Le sauvetage des pilotes s’est déroulé dans les montagnes du Zagros, après qu’un chasseur F-15 américain a été abattu en avril 2026 au-dessus de l’Iran. Deux militaires américains se trouvaient à bord. Les efforts de sauvetage visaient à les récupérer dans une zone hostile avant que les forces iraniennes ou locales ne les capturent.
Un membre de l’équipage a été secouru rapidement, tandis que la recherche du second a duré plusieurs heures dans un terrain montagneux particulièrement accidenté. Le quotidien britannique The Times décrit cette opération comme l’une des plus vastes et audacieuses missions de recherche et sauvetage américaines récentes, impliquant des avions, des forces spéciales et un important soutien du renseignement.
Le choix de Michael Bay à la réalisation n’a rien d’étonnant. Depuis les années 1990, il s’est fait connaître par ses films d’action à grand spectacle tels que "Bad Boys", "The Rock", "Armageddon", "Pearl Harbor" et la série "Transformers". Son univers visuel se caractérise par des scènes rapides, des explosions massives et des plans larges mettant souvent en avant la puissance des machines militaires.
Michael Bay entretient une longue collaboration avec l’armée américaine, bénéficiant de son soutien logistique, de l’accès à du matériel réel et du tournage sur des sites militaires. Cette relation est particulièrement visible dans "Pearl Harbor" et "Transformers", où le Pentagone a apporté un réalisme technique et une ampleur difficile à obtenir sans coordination officielle.

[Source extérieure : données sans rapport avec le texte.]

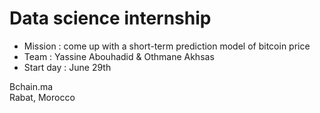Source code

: # Data science internship 

- Mission : come up with a short-term prediction model of bitcoin price 
- Team : Yassine Abouhadid & Othmane Akhsas
- Start day : June 29th 


Bchain.ma <br />
Rabat, Morocco
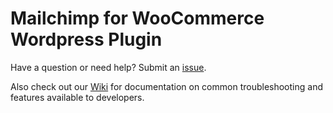 # Mailchimp for WooCommerce Wordpress Plugin  

Have a question or need help? Submit an [issue](https://github.com/mailchimp/sqm-woocommerce/issues/new?assignees=&labels=investigating&template=bug_report.md&title=%5BBUG%5D+Description+of+Issue).

Also check out our [Wiki](https://github.com/mailchimp/sqm-woocommerce/wiki) for documentation on common troubleshooting and features available to developers.
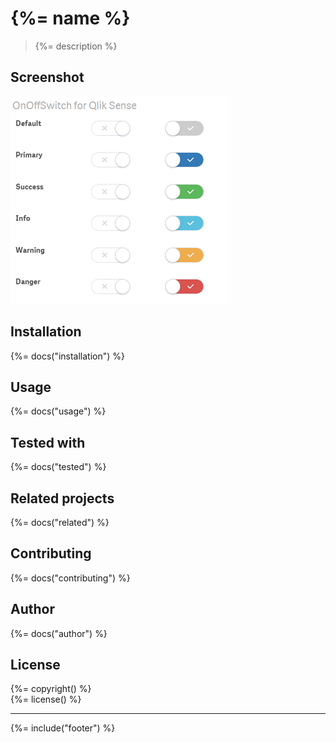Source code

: # {%= name %}

> {%= description %}

<!-- toc -->

## Screenshot

![](docs/images/On-Off-Switch--Qlik-Sense_small.png)

## Installation
{%= docs("installation") %}

## Usage
{%= docs("usage") %}

## Tested with
{%= docs("tested") %}

## Related projects
{%= docs("related") %}

## Contributing
{%= docs("contributing") %}

## Author
{%= docs("author") %}

## License
{%= copyright() %}  
{%= license() %}

***

{%= include("footer") %}
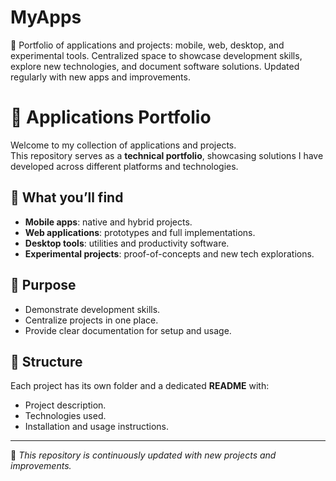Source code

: # MyApps
🚀 Portfolio of applications and projects: mobile, web, desktop, and experimental tools. Centralized space to showcase development skills, explore new technologies, and document software solutions. Updated regularly with new apps and improvements.

# 📂 Applications Portfolio

Welcome to my collection of applications and projects.  
This repository serves as a **technical portfolio**, showcasing solutions I have developed across different platforms and technologies.

## 🚀 What you’ll find
- **Mobile apps**: native and hybrid projects.  
- **Web applications**: prototypes and full implementations.  
- **Desktop tools**: utilities and productivity software.  
- **Experimental projects**: proof-of-concepts and new tech explorations.  

## 🎯 Purpose
- Demonstrate development skills.  
- Centralize projects in one place.  
- Provide clear documentation for setup and usage.  

## 📖 Structure
Each project has its own folder and a dedicated **README** with:  
- Project description.  
- Technologies used.  
- Installation and usage instructions.  

---

🔹 *This repository is continuously updated with new projects and improvements.*  
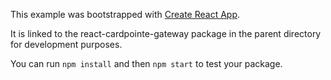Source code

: This example was bootstrapped with [Create React App](https://github.com/facebook/create-react-app).

It is linked to the react-cardpointe-gateway package in the parent directory for development purposes.

You can run `npm install` and then `npm start` to test your package.
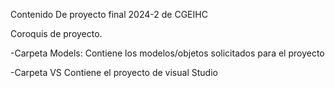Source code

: Contenido De proyecto final 2024-2 de CGEIHC

Coroquis de proyecto.

-Carpeta Models:
  Contiene los modelos/objetos solicitados para el proyecto

-Carpeta VS
  Contiene el proyecto de visual Studio
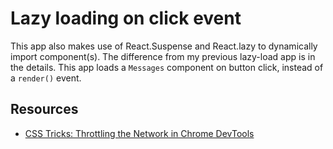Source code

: # Lazy loading on click event

This app also makes use of React.Suspense and React.lazy to dynamically import component(s). The difference from my previous lazy-load app is in the details. This app loads a `Messages` component on button click, instead of a `render()` event.

## Resources

- [CSS Tricks: Throttling the Network in Chrome DevTools](https://css-tricks.com/throttling-the-network/)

Cependant, cette coopération soulève aussi des critiques. Si elle offre des possibilités visuelles impressionnantes, elle suscite des débats sur l’influence militaire dans la narration cinématographique. The Guardian a enquêté sur ce lien entre Hollywood et l’armée, soulignant que des films comme "Pearl Harbor" et "Transformers" intègrent l’armée non seulement comme décor, mais comme un élément central de la construction visuelle et promotionnelle.
De son côté, le magazine Wired a révélé que le Pentagone ne se limite pas à fournir du matériel pour "Transformers", mais intervient aussi dans la révision des scénarios, en échange d’un accès à des équipements militaires avancés et confidentiels.
Certains critiques, comme ceux du site Reverse Shot spécialisé dans l’analyse cinématographique, estiment que Michael Bay ne présente pas la guerre simplement comme un fait historique ou politique, mais crée une image héroïque et stérile de l’armée, façonnant ainsi la perception collective américaine contemporaine.
Le cinéma américain possède une longue tradition de films sur des opérations de sauvetage militaires. Selon les archives et critiques du site Box Office Mojo, des œuvres majeures telles que "Saving Private Ryan", "Black Hawk Down", "Lone Survivor" ou "American Sniper" partagent une même structure dramatique : un soldat est isolé ou encerclé, ses camarades refusent de l’abandonner, et l’armée déploie tous ses moyens pour le sauver, transformant cette mission en un test national et moral.
Cette trame narrative séduit particulièrement les producteurs pour son potentiel commercial. Box Office Mojo montre que les films de guerre et de sauvetage attirent un large public et génèrent d’importants revenus, un aspect bien connu de Michael Bay.
Universal, dont le dernier film de Bay était "Ambulance" (2022), mise sur un scénario mêlant intensité dramatique et effets visuels spectaculaires. L’existence d’un livre à paraître de Mitchell Zuckoff fournit au film une base narrative et commerciale prête à être exploitée, avec des slogans tels que "histoire vraie", "opération militaire en direct" ou "derrière les lignes ennemies" qui faciliteront la promotion et assureront l’affluence dans les salles du monde entier.